Your task —
For the copy, please give all of the data again exactly and leave the pictures out.

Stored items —
***
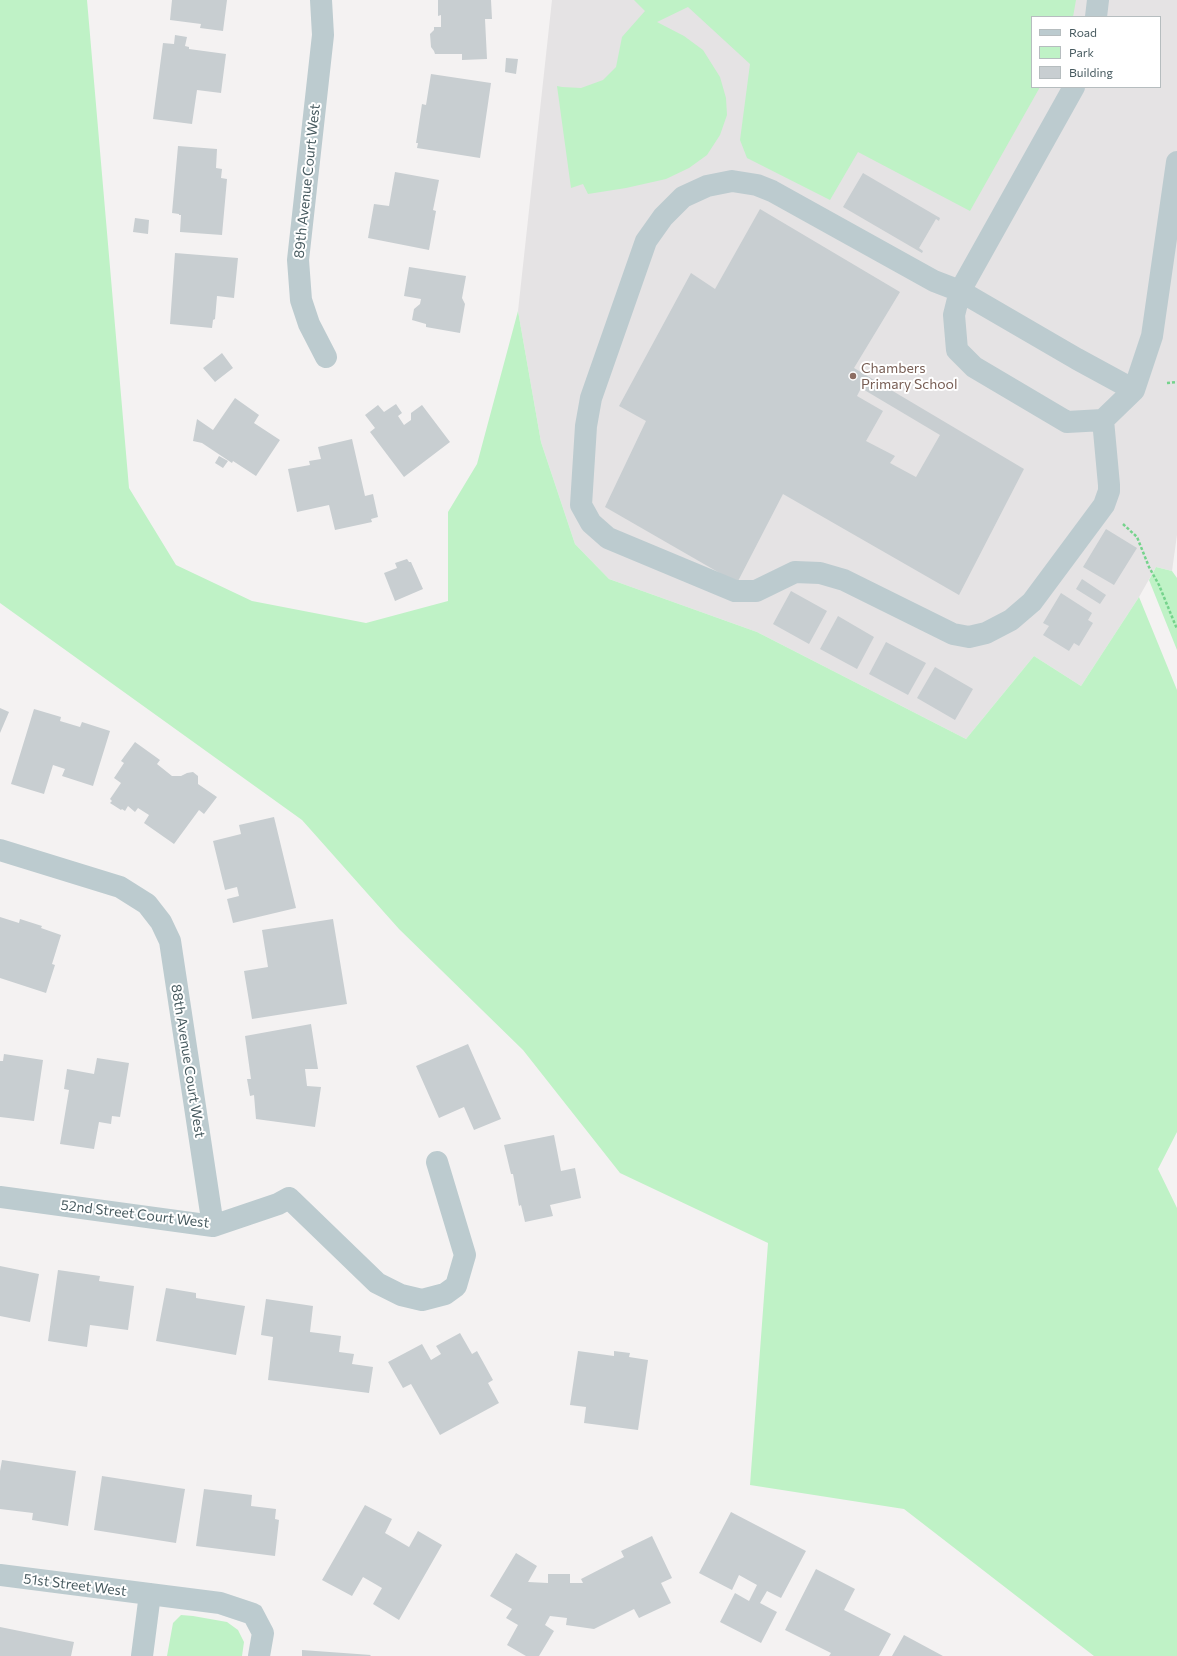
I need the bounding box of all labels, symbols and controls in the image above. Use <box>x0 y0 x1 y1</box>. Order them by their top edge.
legend <box>1031 16 1161 88</box>
text: Road <box>1069 25 1097 39</box>
text: Park <box>1069 45 1094 59</box>
text: Building <box>1069 65 1113 79</box>
street label: 89th Avenue Court West <box>291 103 323 259</box>
place label: Chambers Primary School <box>861 360 957 392</box>
marker: Chambers Primary School <box>848 371 858 381</box>
street label: 88th Avenue Court West <box>168 983 208 1139</box>
street label: 52nd Street Court West <box>60 1197 210 1231</box>
street label: 51st Street West <box>22 1570 128 1600</box>

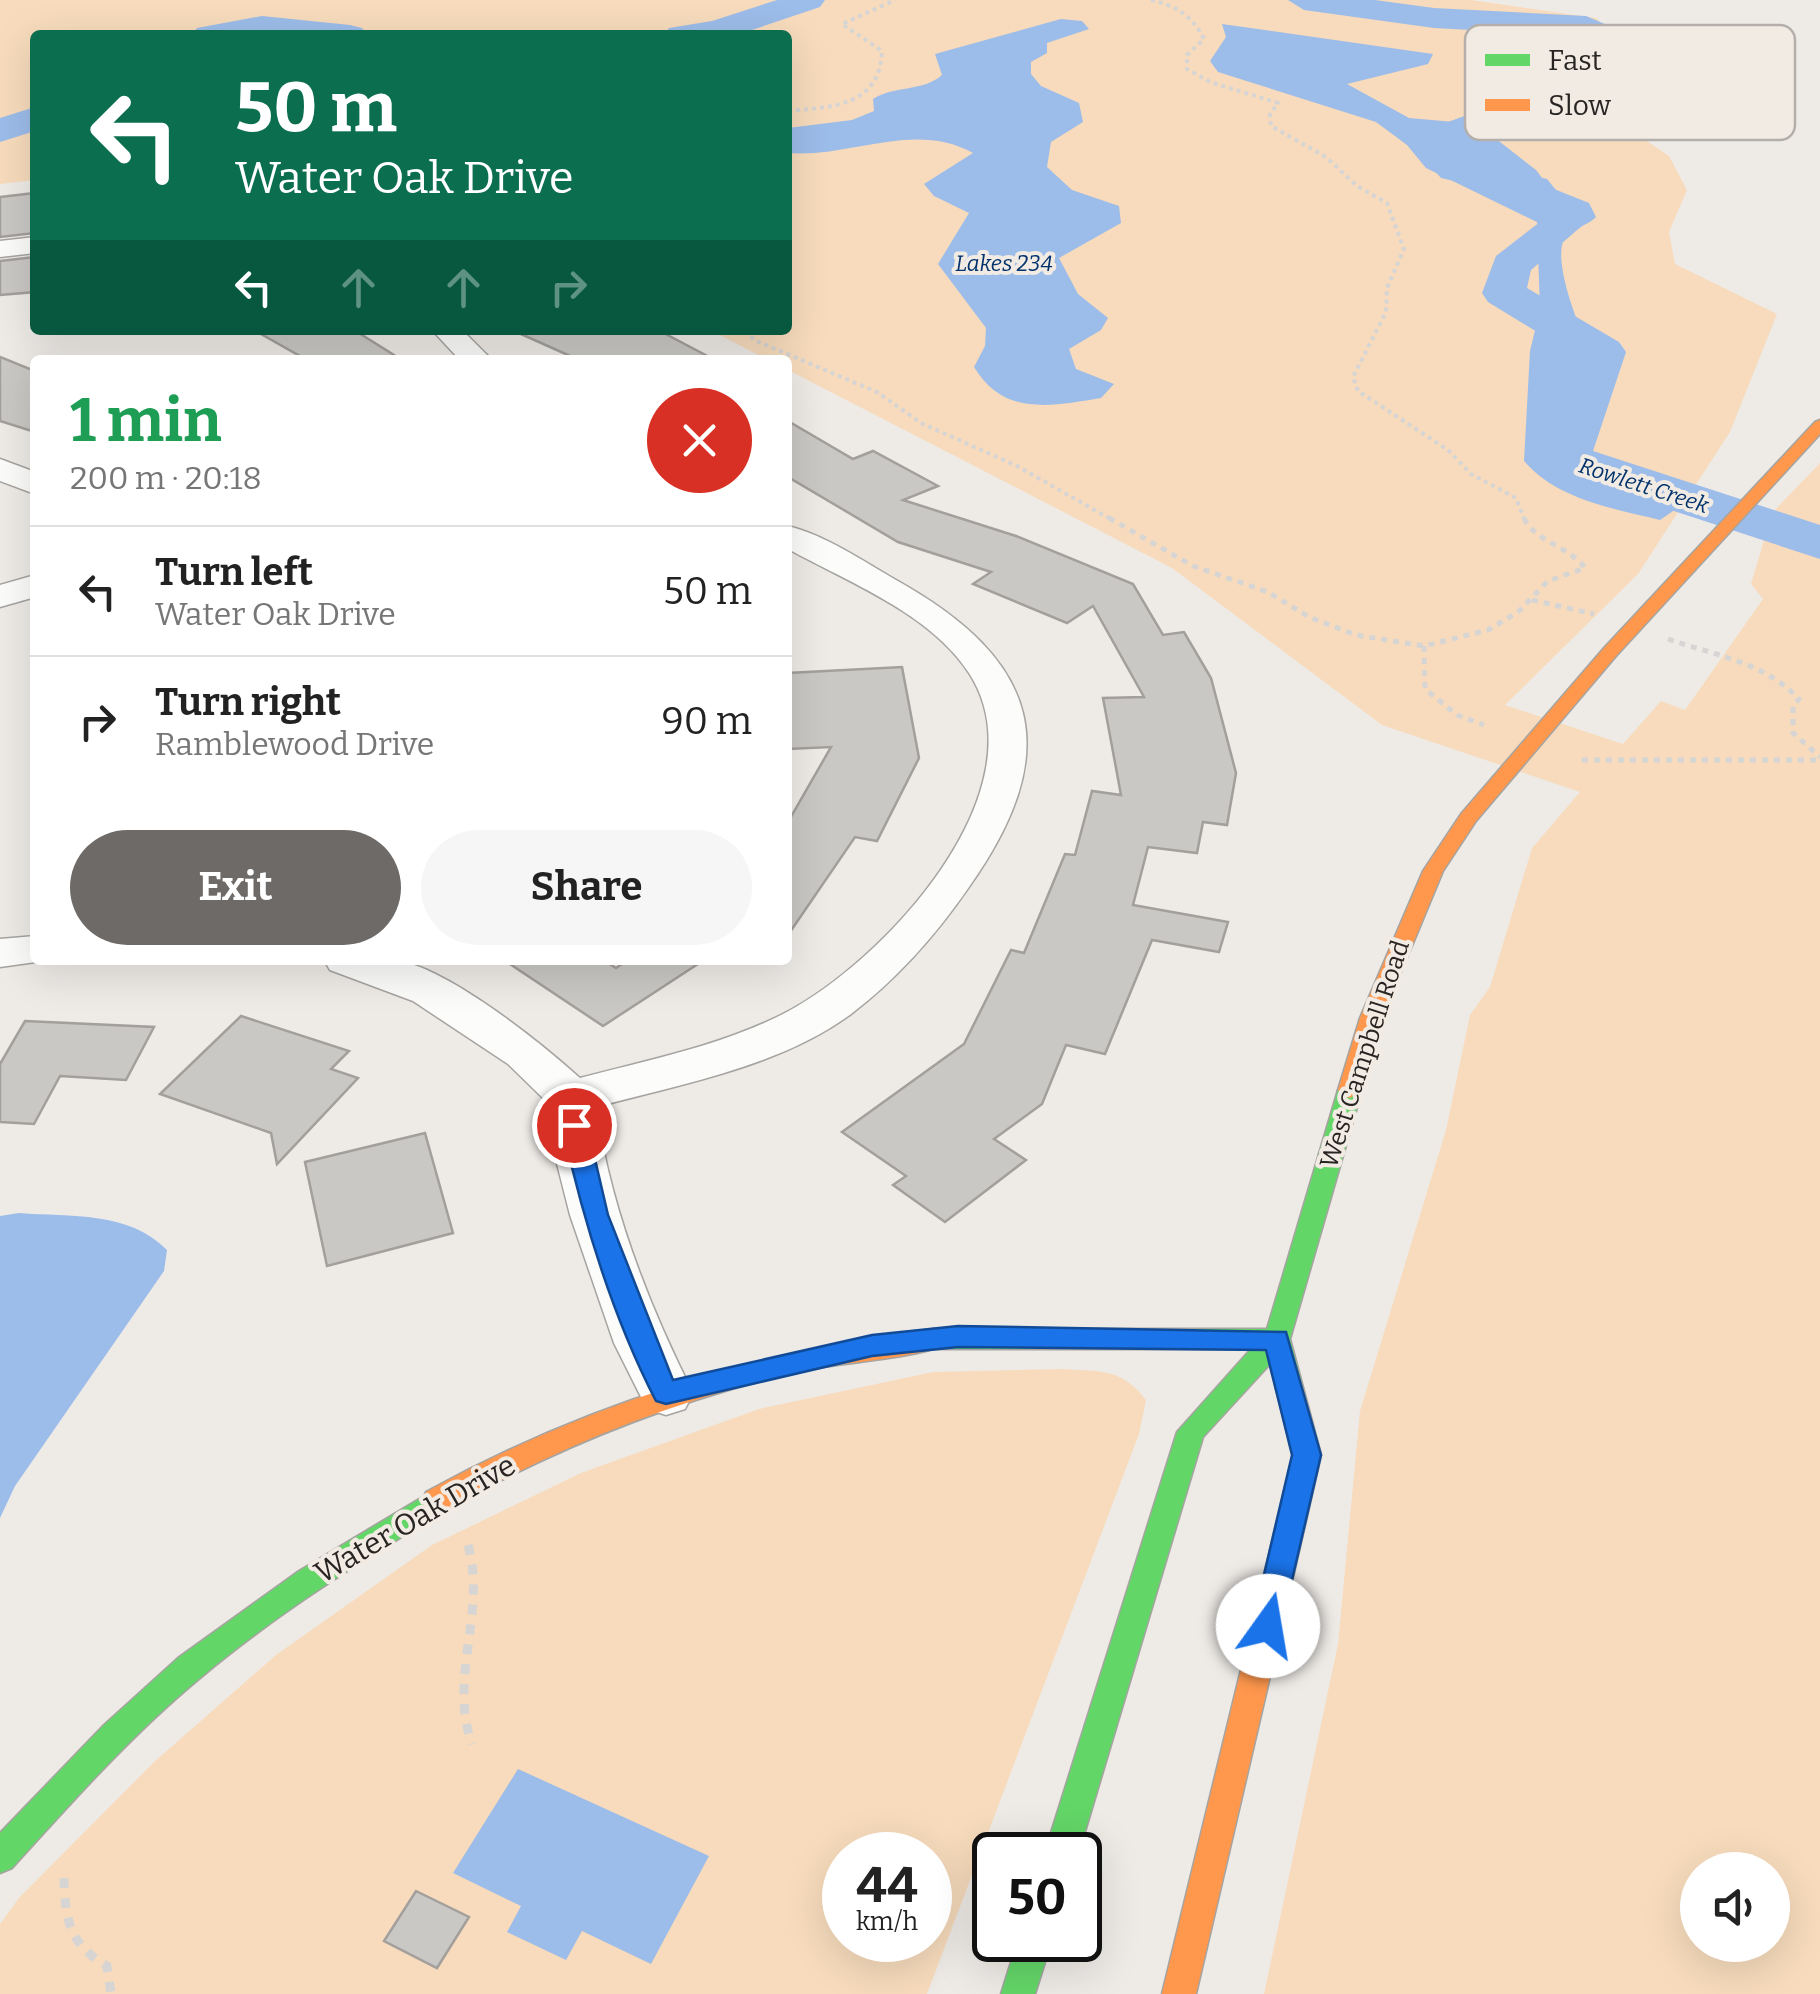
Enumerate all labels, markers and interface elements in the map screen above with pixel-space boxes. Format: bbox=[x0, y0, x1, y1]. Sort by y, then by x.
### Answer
legend bbox=[1465, 25, 1795, 140]
text: Fast bbox=[1548, 44, 1602, 77]
text: 50 m bbox=[235, 66, 397, 150]
icon: left bbox=[70, 70, 200, 200]
text: Slow bbox=[1548, 89, 1611, 122]
text: Water Oak Drive bbox=[235, 151, 574, 205]
water label: Lakes 234 bbox=[955, 250, 1053, 277]
icon: left bbox=[226, 260, 281, 315]
icon: ahead bbox=[331, 260, 386, 315]
icon: ahead bbox=[436, 260, 491, 315]
icon: right bbox=[541, 260, 596, 315]
text: 1 min bbox=[70, 385, 222, 457]
button: close bbox=[647, 388, 752, 493]
water label: Rowlett Creek bbox=[1576, 452, 1713, 519]
text: 200 m · 20:18 bbox=[70, 459, 262, 497]
text: Turn left bbox=[155, 549, 313, 595]
icon: left bbox=[70, 564, 125, 619]
text: 50 m bbox=[663, 568, 752, 614]
text: Water Oak Drive bbox=[155, 595, 396, 633]
text: Turn right bbox=[155, 679, 341, 725]
icon: right bbox=[70, 694, 125, 749]
text: 90 m bbox=[662, 698, 752, 744]
text: Ramblewood Drive bbox=[155, 725, 434, 763]
button: Exit bbox=[70, 830, 401, 945]
button: Share bbox=[421, 830, 752, 945]
street label: West Campbell Road bbox=[1314, 936, 1416, 1172]
pin bbox=[532, 1083, 617, 1168]
icon: arrive bbox=[547, 1098, 602, 1153]
street label: Water Oak Drive bbox=[308, 1447, 522, 1591]
position arrow bbox=[1216, 1574, 1320, 1678]
speed limit sign: 50 bbox=[972, 1832, 1102, 1962]
map controls bbox=[1680, 1852, 1790, 1962]
button: sound bbox=[1680, 1852, 1790, 1962]
text: 44 bbox=[856, 1855, 918, 1915]
text: km/h bbox=[856, 1907, 918, 1937]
***
Answer box —
I need the bounding box of all labels, symbols and controls in the image above. Use <box>x0 y0 x1 y1</box>. Order them by their top edge.
legend <box>1031 16 1161 88</box>
text: Road <box>1069 25 1097 39</box>
text: Park <box>1069 45 1094 59</box>
text: Building <box>1069 65 1113 79</box>
street label: 89th Avenue Court West <box>291 103 323 259</box>
place label: Chambers Primary School <box>861 360 957 392</box>
marker: Chambers Primary School <box>848 371 858 381</box>
street label: 88th Avenue Court West <box>168 983 208 1139</box>
street label: 52nd Street Court West <box>60 1197 210 1231</box>
street label: 51st Street West <box>22 1570 128 1600</box>

Enumerate all labels, markers and interface elements in the map screen above with pixel-space boxes. Format: bbox=[x0, y0, x1, y1]. Sort by y, then by x.
### Answer
legend bbox=[1465, 25, 1795, 140]
text: Fast bbox=[1548, 44, 1602, 77]
text: 50 m bbox=[235, 66, 397, 150]
icon: left bbox=[70, 70, 200, 200]
text: Slow bbox=[1548, 89, 1611, 122]
text: Water Oak Drive bbox=[235, 151, 574, 205]
water label: Lakes 234 bbox=[955, 250, 1053, 277]
icon: left bbox=[226, 260, 281, 315]
icon: ahead bbox=[331, 260, 386, 315]
icon: ahead bbox=[436, 260, 491, 315]
icon: right bbox=[541, 260, 596, 315]
text: 1 min bbox=[70, 385, 222, 457]
button: close bbox=[647, 388, 752, 493]
water label: Rowlett Creek bbox=[1576, 452, 1713, 519]
text: 200 m · 20:18 bbox=[70, 459, 262, 497]
text: Turn left bbox=[155, 549, 313, 595]
icon: left bbox=[70, 564, 125, 619]
text: 50 m bbox=[663, 568, 752, 614]
text: Water Oak Drive bbox=[155, 595, 396, 633]
text: Turn right bbox=[155, 679, 341, 725]
icon: right bbox=[70, 694, 125, 749]
text: 90 m bbox=[662, 698, 752, 744]
text: Ramblewood Drive bbox=[155, 725, 434, 763]
button: Exit bbox=[70, 830, 401, 945]
button: Share bbox=[421, 830, 752, 945]
street label: West Campbell Road bbox=[1314, 936, 1416, 1172]
pin bbox=[532, 1083, 617, 1168]
icon: arrive bbox=[547, 1098, 602, 1153]
street label: Water Oak Drive bbox=[308, 1447, 522, 1591]
position arrow bbox=[1216, 1574, 1320, 1678]
speed limit sign: 50 bbox=[972, 1832, 1102, 1962]
map controls bbox=[1680, 1852, 1790, 1962]
button: sound bbox=[1680, 1852, 1790, 1962]
text: 44 bbox=[856, 1855, 918, 1915]
text: km/h bbox=[856, 1907, 918, 1937]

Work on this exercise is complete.